與文化人本存在主義的認知論相似,許憲隆、納日碧力戈等人提出了“民族共生”的理論見解,把民族文化多樣性的“意義之網”解讀為一種命運共同體,突出了人類存在意義的整體性以及文化實踐的動力來源。正如許憲隆指出:“‘共生互補’理念在促成文化生態學與民族關系研究的結合之后,不僅僅旨在研究文化與生態環境的相互關系,還把著眼點放置于更廣闊的研究空間,即不僅包括人與自然的共生互補關系,還包括個人與個人、集團與集團、民族與民族等人類世界中的共生互補關系。”[注]許憲隆、張成:《文化生態學語境下的共生互補觀——關于散雜居民族關系研究的新視野》,《中南民族大學學報(人文社科版)》2011年第5期。這顯然有助于克服后現代人類學的主體對立的方法論困境。在《族群的共生屬性及其邏輯結構》一書中,筆者也致力于探索族群作為“互為主體”存在的共生情景以及族群主體多層面的辯證位置,試圖揭示族群互惠共生的邏輯結構和倫理意義,從而構建一種超越二元論和分離主義的族群認知和行為范式——“共生即存在,共生使存在而存在,這是族群的本源屬性,也是人類存在的根本方式。”[注]袁年興:《族群的共生屬性及其邏輯結構》,北京:社會科學文獻出版社,2015年,第243頁。
人類學的核心問題在于“如何認識人類和人性”,而不應只探討“民族志如何書寫”的方法論問題。民族共生的理論視角不僅有助于我們推動中國人類學在原初領域的持續深入以及相關理論和研究范式的中國化,更有助于中國人類學在世界話語體系的邊緣地帶發現話語中心的文化危機,對人類的審視有更為深刻的視野和認識。不可否認,當下的民族共生論一直以“西方中心主義”作為對立面來闡述自己的主張,需要超越以“他者”為鏡像的不足,并采取一種更加寬廣的整體性視角看待人類歷史上前所未有的全球性問題,譬如資源枯竭、生態系統功能退化、貧窮和沖突等——這些問題又與當代人類問題與特定的文化過程有關,直接威脅著人類的幸福和未來發展。對此,高丙中教授指出:“自二戰結束以來,中國人也越來越清楚地看到全球化和世界性社會在我們面前的呈現。因為這個社會不是部落,不是傳統,也不只是現代民族國家的帝國,我們看到的跨國的和國際的現象是可以作為經驗來把握的。”[注]高丙中:《海外民族志與世界性社會》,《世界民族》2014年第1期。

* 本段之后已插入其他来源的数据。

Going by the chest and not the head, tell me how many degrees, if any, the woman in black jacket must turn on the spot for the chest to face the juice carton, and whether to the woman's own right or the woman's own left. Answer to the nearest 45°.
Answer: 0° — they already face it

正當中國鄉土人類學從傳統文化的闡釋轉向研究現代化、全球化及城鎮化背景下的地方文化危機時,當代西方應用人類學也存在著一種“全球化”的視野,只是這種全球化視角始終無法擺脫在“發達國家”與“發展中國家”的思維邏輯中演繹著現代文明的語言游戲。在中國人類學的“全球化”視野下,高丙中、麻國慶等中國人類學家率領他們的團隊把目光投向了海外,直接以海外社會的實地調查為研究的依據,構建面向全球人類社會的研究平臺,這其中既包括西方發達國家,也包括發展中國家,“它標志著中國社會學人類學工作者開始從本國的需要出發,運用一種世界性的眼光來去對包括西方國家在內的海外世界進行實地性的考察。”[注]莊孔韶、蘭林友:《我國人類學研究的現狀與前瞻》,《中國人民大學學報》2009年第3期。中國海外民族志雖然在文本書寫中依然存在著“自我”與“他者”的互相生成過程,但是把文化多樣性的視角納入人類命運共同體的視角,突出“人”作為一種整體性的存在在文化實踐中的意義,這在一定程度上化解了文化相對主義主張的“自我”與“他者”互為文化鏡像可能導致的主體對立問題,也有助于克服后現代人類學的認知論困境。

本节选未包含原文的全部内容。